▶ _WHAT TO DO_: What lines below contain the string "during"? List them all.

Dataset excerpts
=== Begin Enclosure ===

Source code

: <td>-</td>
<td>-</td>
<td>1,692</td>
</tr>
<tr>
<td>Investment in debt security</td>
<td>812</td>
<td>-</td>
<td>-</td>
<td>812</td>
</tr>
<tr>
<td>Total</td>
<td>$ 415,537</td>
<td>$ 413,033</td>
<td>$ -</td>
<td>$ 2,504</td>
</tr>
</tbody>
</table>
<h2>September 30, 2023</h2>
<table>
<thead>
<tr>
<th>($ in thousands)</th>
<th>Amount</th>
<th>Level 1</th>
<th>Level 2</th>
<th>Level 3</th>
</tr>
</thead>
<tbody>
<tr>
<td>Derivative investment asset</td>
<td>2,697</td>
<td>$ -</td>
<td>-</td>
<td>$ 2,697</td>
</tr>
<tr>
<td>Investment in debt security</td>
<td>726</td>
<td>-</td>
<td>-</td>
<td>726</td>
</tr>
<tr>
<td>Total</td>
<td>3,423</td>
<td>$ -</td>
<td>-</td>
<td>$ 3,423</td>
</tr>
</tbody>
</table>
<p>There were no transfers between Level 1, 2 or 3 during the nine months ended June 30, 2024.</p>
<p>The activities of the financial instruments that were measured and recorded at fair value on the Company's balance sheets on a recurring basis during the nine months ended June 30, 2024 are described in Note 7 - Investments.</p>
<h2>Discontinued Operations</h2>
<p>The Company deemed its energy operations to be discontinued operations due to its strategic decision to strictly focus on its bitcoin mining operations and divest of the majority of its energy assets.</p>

=== End Enclosure ===

▶ _PROBLEM SOLUTION_:
<p>There were no transfers between Level 1, 2 or 3 during the nine months ended June 30, 2024.</p>
<p>The activities of the financial instruments that were measured and recorded at fair value on the Company's balance sheets on a recurring basis during the nine months ended June 30, 2024 are described in Note 7 - Investments.</p>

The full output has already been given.